**Instructions for the task**. The records below must be repeated exactly, but without their pictures.

[Start of section]

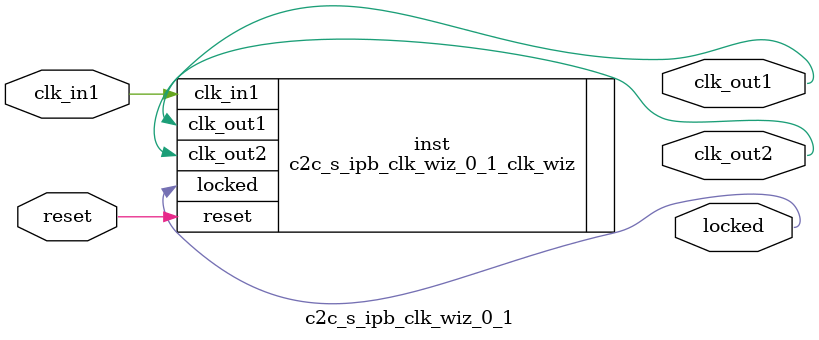
<source format=v>


`timescale 1ps/1ps

(* CORE_GENERATION_INFO = "c2c_s_ipb_clk_wiz_0_1,clk_wiz_v6_0_3_0_0,{component_name=c2c_s_ipb_clk_wiz_0_1,use_phase_alignment=true,use_min_o_jitter=false,use_max_i_jitter=false,use_dyn_phase_shift=false,use_inclk_switchover=false,use_dyn_reconfig=false,enable_axi=0,feedback_source=FDBK_AUTO,PRIMITIVE=MMCM,num_out_clk=2,clkin1_period=8.001,clkin2_period=10.000,use_power_down=false,use_reset=true,use_locked=true,use_inclk_stopped=false,feedback_type=SINGLE,CLOCK_MGR_TYPE=NA,manual_override=false}" *)

module c2c_s_ipb_clk_wiz_0_1 
 (
  // Clock out ports
  output        clk_out1,
  output        clk_out2,
  // Status and control signals
  input         reset,
  output        locked,
 // Clock in ports
  input         clk_in1
 );

  c2c_s_ipb_clk_wiz_0_1_clk_wiz inst
  (
  // Clock out ports  
  .clk_out1(clk_out1),
  .clk_out2(clk_out2),
  // Status and control signals               
  .reset(reset), 
  .locked(locked),
 // Clock in ports
  .clk_in1(clk_in1)
  );

endmodule

</source>
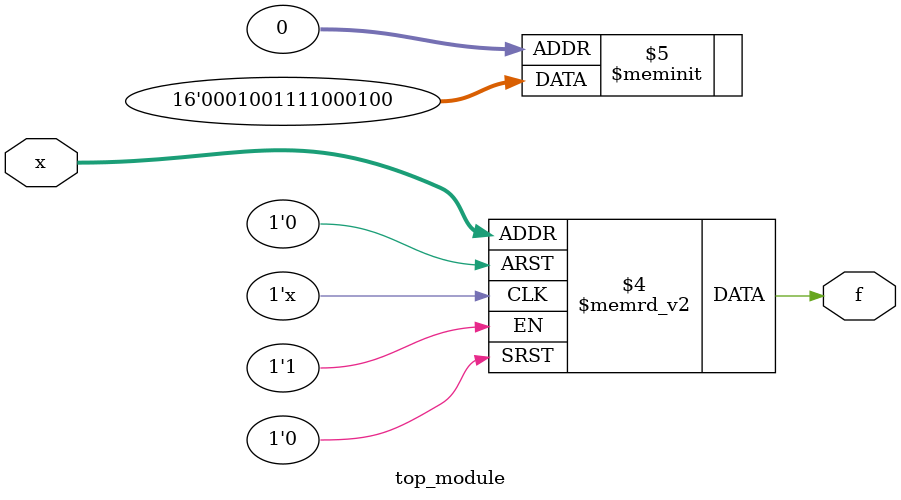
<source format=sv>
module top_module (
    input [4:1] x,
    output logic f
);

always_comb begin
    case ({x[4], x[3], x[2], x[1]})
        4'b0000: f = 0;
        4'b0001: f = 0;
        4'b0010: f = 1;
        4'b0011: f = 0;
        4'b0100: f = 0;
        4'b0101: f = 0;
        4'b0110: f = 1;
        4'b0111: f = 1;
        4'b1000: f = 1;
        4'b1001: f = 1;
        4'b1010: f = 0;
        4'b1011: f = 0;
        4'b1100: f = 1;
        4'b1101: f = 0;
        4'b1110: f = 0;
        4'b1111: f = 0;
    endcase
end

endmodule

</source>
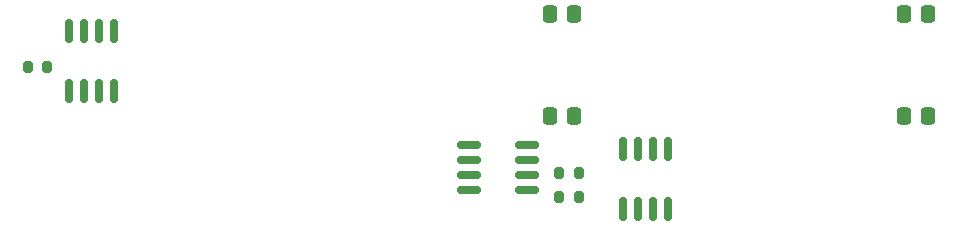
<source format=gtp>
G04 #@! TF.GenerationSoftware,KiCad,Pcbnew,8.0.7*
G04 #@! TF.CreationDate,2025-01-13T15:19:08-08:00*
G04 #@! TF.ProjectId,psu_linear_reg,7073755f-6c69-46e6-9561-725f7265672e,rev?*
G04 #@! TF.SameCoordinates,Original*
G04 #@! TF.FileFunction,Paste,Top*
G04 #@! TF.FilePolarity,Positive*
%FSLAX46Y46*%
G04 Gerber Fmt 4.6, Leading zero omitted, Abs format (unit mm)*
G04 Created by KiCad (PCBNEW 8.0.7) date 2025-01-13 15:19:08*
%MOMM*%
%LPD*%
G01*
G04 APERTURE LIST*
G04 Aperture macros list*
%AMRoundRect*
0 Rectangle with rounded corners*
0 $1 Rounding radius*
0 $2 $3 $4 $5 $6 $7 $8 $9 X,Y pos of 4 corners*
0 Add a 4 corners polygon primitive as box body*
4,1,4,$2,$3,$4,$5,$6,$7,$8,$9,$2,$3,0*
0 Add four circle primitives for the rounded corners*
1,1,$1+$1,$2,$3*
1,1,$1+$1,$4,$5*
1,1,$1+$1,$6,$7*
1,1,$1+$1,$8,$9*
0 Add four rect primitives between the rounded corners*
20,1,$1+$1,$2,$3,$4,$5,0*
20,1,$1+$1,$4,$5,$6,$7,0*
20,1,$1+$1,$6,$7,$8,$9,0*
20,1,$1+$1,$8,$9,$2,$3,0*%
G04 Aperture macros list end*
%ADD10RoundRect,0.250000X0.337500X0.475000X-0.337500X0.475000X-0.337500X-0.475000X0.337500X-0.475000X0*%
%ADD11RoundRect,0.200000X0.200000X0.275000X-0.200000X0.275000X-0.200000X-0.275000X0.200000X-0.275000X0*%
%ADD12RoundRect,0.200000X-0.200000X-0.275000X0.200000X-0.275000X0.200000X0.275000X-0.200000X0.275000X0*%
%ADD13RoundRect,0.162500X0.162500X-0.825000X0.162500X0.825000X-0.162500X0.825000X-0.162500X-0.825000X0*%
%ADD14RoundRect,0.150000X0.825000X0.150000X-0.825000X0.150000X-0.825000X-0.150000X0.825000X-0.150000X0*%
G04 APERTURE END LIST*
D10*
X139467500Y-137160000D03*
X137392500Y-137160000D03*
X169418000Y-128524000D03*
X167343000Y-128524000D03*
D11*
X94825000Y-133000000D03*
X93175000Y-133000000D03*
D10*
X169439500Y-137160000D03*
X167364500Y-137160000D03*
D12*
X138175000Y-144000000D03*
X139825000Y-144000000D03*
D10*
X139467500Y-128524000D03*
X137392500Y-128524000D03*
D13*
X143595000Y-145037500D03*
X144865000Y-145037500D03*
X146135000Y-145037500D03*
X147405000Y-145037500D03*
X147405000Y-139962500D03*
X146135000Y-139962500D03*
X144865000Y-139962500D03*
X143595000Y-139962500D03*
D11*
X139825000Y-142000000D03*
X138175000Y-142000000D03*
D13*
X96690000Y-135037500D03*
X97960000Y-135037500D03*
X99230000Y-135037500D03*
X100500000Y-135037500D03*
X100500000Y-129962500D03*
X99230000Y-129962500D03*
X97960000Y-129962500D03*
X96690000Y-129962500D03*
D14*
X135475000Y-143405000D03*
X135475000Y-142135000D03*
X135475000Y-140865000D03*
X135475000Y-139595000D03*
X130525000Y-139595000D03*
X130525000Y-140865000D03*
X130525000Y-142135000D03*
X130525000Y-143405000D03*
M02*

</source>
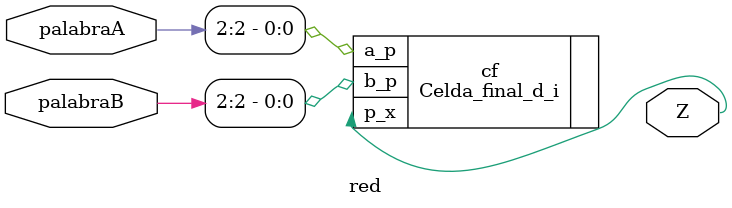
<source format=v>
`include "p_f_module_c_inicial_d_i.v"
`include "p_f_module_c_tipica_d_i.v"
`include "p_f_module_c_final_d_i.v"

module red (
    input [2:0] palabraA,
    input [2:0] palabraB,
    output wire Z
);

wire c1;
wire c2;

Celda_inicial_d_i ci (.a_p(palabraA[0]), .b_p(palabraB[0]), .p_x(c1)); // Instanciación en c1 se guarda el resultado de celda inicial
Celda_tipica_d_i ct (.a_p(palabraA[1]), .b_p(palabraB[1]), .p_x(c2)); // Instanciación en c2 se guarda el resultado de celda tipica
Celda_final_d_i cf (.a_p(palabraA[2]), .b_p(palabraB[2]), .p_x(Z)); // Instanciación en c3_temp se guarda el resultado de celda final


endmodule

</source>
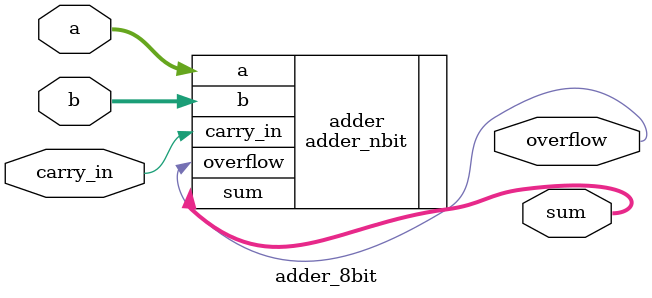
<source format=sv>

module adder_8bit
(
	input wire [7:0] a,
	input wire [7:0] b,
	input wire carry_in,
	output wire [7:0] sum,
	output wire overflow
);

	// STUDENT: Fill in the correct port map with parameter override syntax for using your n-bit ripple carry adder design to be an 8-bit ripple carry adder design

adder_nbit #(.BIT_WIDTH(8)) adder(.a(a), .b(b), .carry_in(carry_in), .sum(sum), .overflow(overflow));

endmodule

</source>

[End of section]

**Response**.
<source format=v>


`timescale 1ps/1ps

(* CORE_GENERATION_INFO = "c2c_s_ipb_clk_wiz_0_1,clk_wiz_v6_0_3_0_0,{component_name=c2c_s_ipb_clk_wiz_0_1,use_phase_alignment=true,use_min_o_jitter=false,use_max_i_jitter=false,use_dyn_phase_shift=false,use_inclk_switchover=false,use_dyn_reconfig=false,enable_axi=0,feedback_source=FDBK_AUTO,PRIMITIVE=MMCM,num_out_clk=2,clkin1_period=8.001,clkin2_period=10.000,use_power_down=false,use_reset=true,use_locked=true,use_inclk_stopped=false,feedback_type=SINGLE,CLOCK_MGR_TYPE=NA,manual_override=false}" *)

module c2c_s_ipb_clk_wiz_0_1 
 (
  // Clock out ports
  output        clk_out1,
  output        clk_out2,
  // Status and control signals
  input         reset,
  output        locked,
 // Clock in ports
  input         clk_in1
 );

  c2c_s_ipb_clk_wiz_0_1_clk_wiz inst
  (
  // Clock out ports  
  .clk_out1(clk_out1),
  .clk_out2(clk_out2),
  // Status and control signals               
  .reset(reset), 
  .locked(locked),
 // Clock in ports
  .clk_in1(clk_in1)
  );

endmodule

</source>
<source format=sv>
module top_module (
    input [4:1] x,
    output logic f
);

always_comb begin
    case ({x[4], x[3], x[2], x[1]})
        4'b0000: f = 0;
        4'b0001: f = 0;
        4'b0010: f = 1;
        4'b0011: f = 0;
        4'b0100: f = 0;
        4'b0101: f = 0;
        4'b0110: f = 1;
        4'b0111: f = 1;
        4'b1000: f = 1;
        4'b1001: f = 1;
        4'b1010: f = 0;
        4'b1011: f = 0;
        4'b1100: f = 1;
        4'b1101: f = 0;
        4'b1110: f = 0;
        4'b1111: f = 0;
    endcase
end

endmodule

</source>
<source format=gtp>
G04 #@! TF.GenerationSoftware,KiCad,Pcbnew,8.0.7*
G04 #@! TF.CreationDate,2025-01-13T15:19:08-08:00*
G04 #@! TF.ProjectId,psu_linear_reg,7073755f-6c69-46e6-9561-725f7265672e,rev?*
G04 #@! TF.SameCoordinates,Original*
G04 #@! TF.FileFunction,Paste,Top*
G04 #@! TF.FilePolarity,Positive*
%FSLAX46Y46*%
G04 Gerber Fmt 4.6, Leading zero omitted, Abs format (unit mm)*
G04 Created by KiCad (PCBNEW 8.0.7) date 2025-01-13 15:19:08*
%MOMM*%
%LPD*%
G01*
G04 APERTURE LIST*
G04 Aperture macros list*
%AMRoundRect*
0 Rectangle with rounded corners*
0 $1 Rounding radius*
0 $2 $3 $4 $5 $6 $7 $8 $9 X,Y pos of 4 corners*
0 Add a 4 corners polygon primitive as box body*
4,1,4,$2,$3,$4,$5,$6,$7,$8,$9,$2,$3,0*
0 Add four circle primitives for the rounded corners*
1,1,$1+$1,$2,$3*
1,1,$1+$1,$4,$5*
1,1,$1+$1,$6,$7*
1,1,$1+$1,$8,$9*
0 Add four rect primitives between the rounded corners*
20,1,$1+$1,$2,$3,$4,$5,0*
20,1,$1+$1,$4,$5,$6,$7,0*
20,1,$1+$1,$6,$7,$8,$9,0*
20,1,$1+$1,$8,$9,$2,$3,0*%
G04 Aperture macros list end*
%ADD10RoundRect,0.250000X0.337500X0.475000X-0.337500X0.475000X-0.337500X-0.475000X0.337500X-0.475000X0*%
%ADD11RoundRect,0.200000X0.200000X0.275000X-0.200000X0.275000X-0.200000X-0.275000X0.200000X-0.275000X0*%
%ADD12RoundRect,0.200000X-0.200000X-0.275000X0.200000X-0.275000X0.200000X0.275000X-0.200000X0.275000X0*%
%ADD13RoundRect,0.162500X0.162500X-0.825000X0.162500X0.825000X-0.162500X0.825000X-0.162500X-0.825000X0*%
%ADD14RoundRect,0.150000X0.825000X0.150000X-0.825000X0.150000X-0.825000X-0.150000X0.825000X-0.150000X0*%
G04 APERTURE END LIST*
D10*
X139467500Y-137160000D03*
X137392500Y-137160000D03*
X169418000Y-128524000D03*
X167343000Y-128524000D03*
D11*
X94825000Y-133000000D03*
X93175000Y-133000000D03*
D10*
X169439500Y-137160000D03*
X167364500Y-137160000D03*
D12*
X138175000Y-144000000D03*
X139825000Y-144000000D03*
D10*
X139467500Y-128524000D03*
X137392500Y-128524000D03*
D13*
X143595000Y-145037500D03*
X144865000Y-145037500D03*
X146135000Y-145037500D03*
X147405000Y-145037500D03*
X147405000Y-139962500D03*
X146135000Y-139962500D03*
X144865000Y-139962500D03*
X143595000Y-139962500D03*
D11*
X139825000Y-142000000D03*
X138175000Y-142000000D03*
D13*
X96690000Y-135037500D03*
X97960000Y-135037500D03*
X99230000Y-135037500D03*
X100500000Y-135037500D03*
X100500000Y-129962500D03*
X99230000Y-129962500D03*
X97960000Y-129962500D03*
X96690000Y-129962500D03*
D14*
X135475000Y-143405000D03*
X135475000Y-142135000D03*
X135475000Y-140865000D03*
X135475000Y-139595000D03*
X130525000Y-139595000D03*
X130525000Y-140865000D03*
X130525000Y-142135000D03*
X130525000Y-143405000D03*
M02*

</source>
<source format=v>
`include "p_f_module_c_inicial_d_i.v"
`include "p_f_module_c_tipica_d_i.v"
`include "p_f_module_c_final_d_i.v"

module red (
    input [2:0] palabraA,
    input [2:0] palabraB,
    output wire Z
);

wire c1;
wire c2;

Celda_inicial_d_i ci (.a_p(palabraA[0]), .b_p(palabraB[0]), .p_x(c1)); // Instanciación en c1 se guarda el resultado de celda inicial
Celda_tipica_d_i ct (.a_p(palabraA[1]), .b_p(palabraB[1]), .p_x(c2)); // Instanciación en c2 se guarda el resultado de celda tipica
Celda_final_d_i cf (.a_p(palabraA[2]), .b_p(palabraB[2]), .p_x(Z)); // Instanciación en c3_temp se guarda el resultado de celda final


endmodule

</source>
<source format=sv>

module adder_8bit
(
	input wire [7:0] a,
	input wire [7:0] b,
	input wire carry_in,
	output wire [7:0] sum,
	output wire overflow
);

	// STUDENT: Fill in the correct port map with parameter override syntax for using your n-bit ripple carry adder design to be an 8-bit ripple carry adder design

adder_nbit #(.BIT_WIDTH(8)) adder(.a(a), .b(b), .carry_in(carry_in), .sum(sum), .overflow(overflow));

endmodule

</source>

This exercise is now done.